# Activity
Could you repeat every record below exactly, leaving out the pictures?

(Items listed in a dataset)

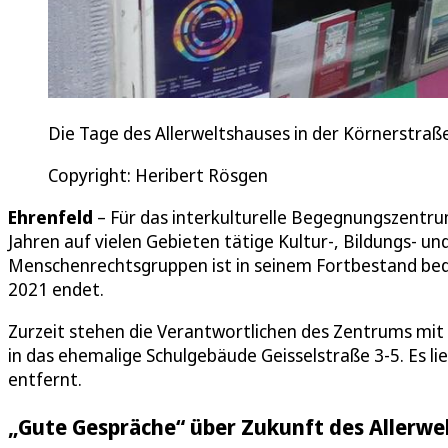
Die Tage des Allerweltshauses in der Körnerstraße
Copyright: Heribert Rösgen
Ehrenfeld
– Für das interkulturelle Begegnungszentrum
Jahren auf vielen Gebieten tätige Kultur-, Bildungs-
Menschenrechtsgruppen ist in seinem Fortbestand bed
2021 endet.
Zurzeit stehen die Verantwortlichen des Zentrums mit 
in das ehemalige Schulgebäude Geisselstraße 3-5. Es 
entfernt.
„Gute Gespräche“ über Zukunft des Allerwe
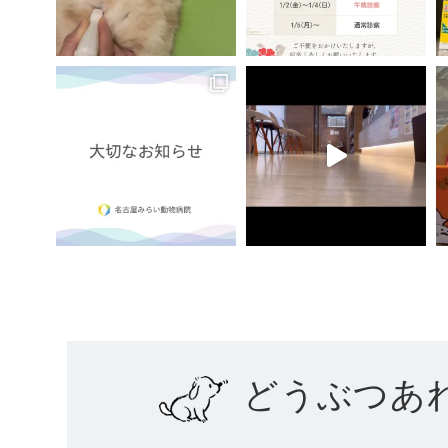
どうぶつあ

# Result
Die Tage des Allerweltshauses in der Körnerstraße
Copyright: Heribert Rösgen
Ehrenfeld
– Für das interkulturelle Begegnungszentrum
Jahren auf vielen Gebieten tätige Kultur-, Bildungs-
Menschenrechtsgruppen ist in seinem Fortbestand bed
2021 endet.
Zurzeit stehen die Verantwortlichen des Zentrums mit 
in das ehemalige Schulgebäude Geisselstraße 3-5. Es 
entfernt.
„Gute Gespräche“ über Zukunft des Allerwe
どうぶつあ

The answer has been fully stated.